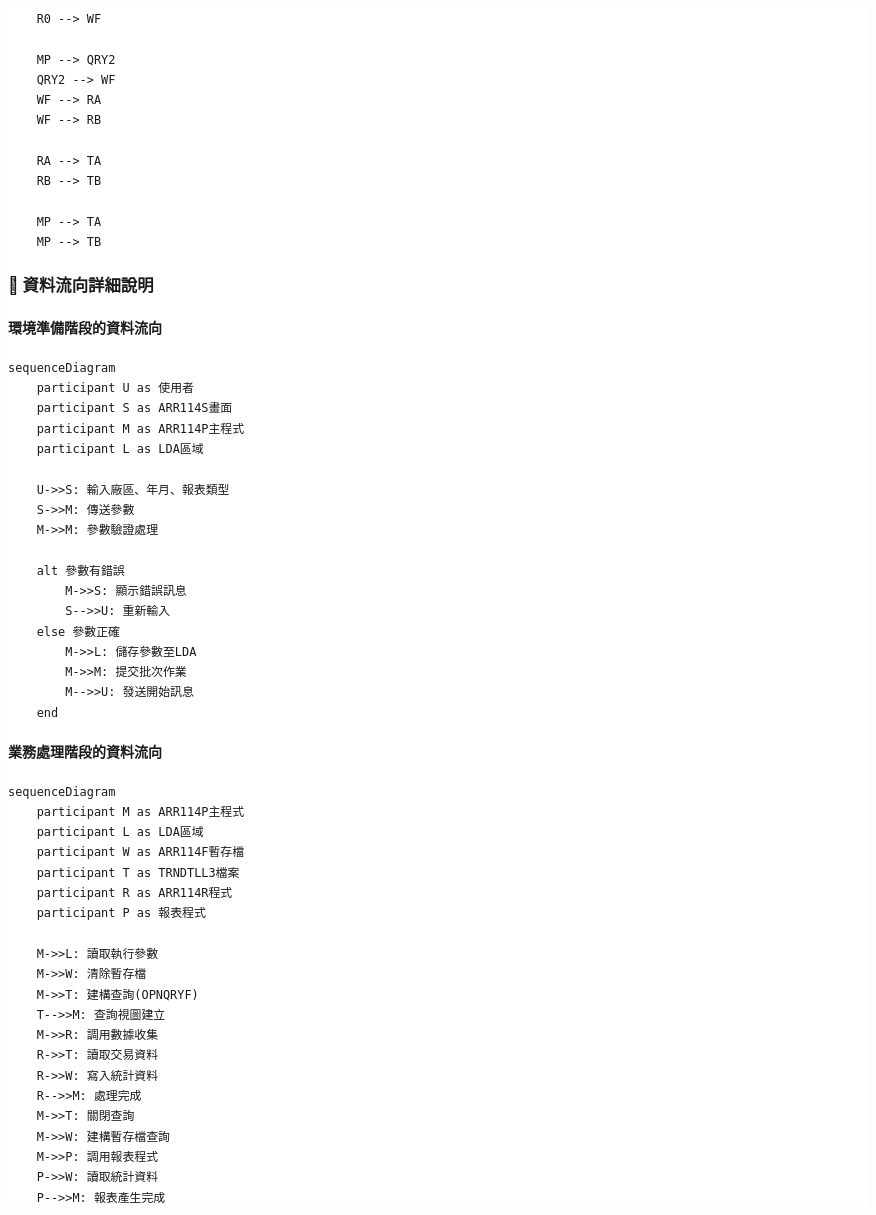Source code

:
 ```mermaid
    R0 --> WF
    
    MP --> QRY2
    QRY2 --> WF
    WF --> RA
    WF --> RB
    
    RA --> TA
    RB --> TB
    
    MP --> TA
    MP --> TB
```

### 🎯 資料流向詳細說明

#### 環境準備階段的資料流向
```mermaid
sequenceDiagram
    participant U as 使用者
    participant S as ARR114S畫面
    participant M as ARR114P主程式
    participant L as LDA區域
    
    U->>S: 輸入廠區、年月、報表類型
    S->>M: 傳送參數
    M->>M: 參數驗證處理
    
    alt 參數有錯誤
        M->>S: 顯示錯誤訊息
        S-->>U: 重新輸入
    else 參數正確
        M->>L: 儲存參數至LDA
        M->>M: 提交批次作業
        M-->>U: 發送開始訊息
    end
```

#### 業務處理階段的資料流向
```mermaid
sequenceDiagram
    participant M as ARR114P主程式
    participant L as LDA區域
    participant W as ARR114F暫存檔
    participant T as TRNDTLL3檔案
    participant R as ARR114R程式
    participant P as 報表程式
    
    M->>L: 讀取執行參數
    M->>W: 清除暫存檔
    M->>T: 建構查詢(OPNQRYF)
    T-->>M: 查詢視圖建立
    M->>R: 調用數據收集
    R->>T: 讀取交易資料
    R->>W: 寫入統計資料
    R-->>M: 處理完成
    M->>T: 關閉查詢
    M->>W: 建構暫存檔查詢
    M->>P: 調用報表程式
    P->>W: 讀取統計資料
    P-->>M: 報表產生完成
```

^^^^^^^^^^^^^^^^

> _Exercise directions_:
Verbatim copy without images: write the records above out in full.

> _Reply_:
Source code

:
 ```mermaid
    R0 --> WF
    
    MP --> QRY2
    QRY2 --> WF
    WF --> RA
    WF --> RB
    
    RA --> TA
    RB --> TB
    
    MP --> TA
    MP --> TB
```

### 🎯 資料流向詳細說明

#### 環境準備階段的資料流向
```mermaid
sequenceDiagram
    participant U as 使用者
    participant S as ARR114S畫面
    participant M as ARR114P主程式
    participant L as LDA區域
    
    U->>S: 輸入廠區、年月、報表類型
    S->>M: 傳送參數
    M->>M: 參數驗證處理
    
    alt 參數有錯誤
        M->>S: 顯示錯誤訊息
        S-->>U: 重新輸入
    else 參數正確
        M->>L: 儲存參數至LDA
        M->>M: 提交批次作業
        M-->>U: 發送開始訊息
    end
```

#### 業務處理階段的資料流向
```mermaid
sequenceDiagram
    participant M as ARR114P主程式
    participant L as LDA區域
    participant W as ARR114F暫存檔
    participant T as TRNDTLL3檔案
    participant R as ARR114R程式
    participant P as 報表程式
    
    M->>L: 讀取執行參數
    M->>W: 清除暫存檔
    M->>T: 建構查詢(OPNQRYF)
    T-->>M: 查詢視圖建立
    M->>R: 調用數據收集
    R->>T: 讀取交易資料
    R->>W: 寫入統計資料
    R-->>M: 處理完成
    M->>T: 關閉查詢
    M->>W: 建構暫存檔查詢
    M->>P: 調用報表程式
    P->>W: 讀取統計資料
    P-->>M: 報表產生完成
```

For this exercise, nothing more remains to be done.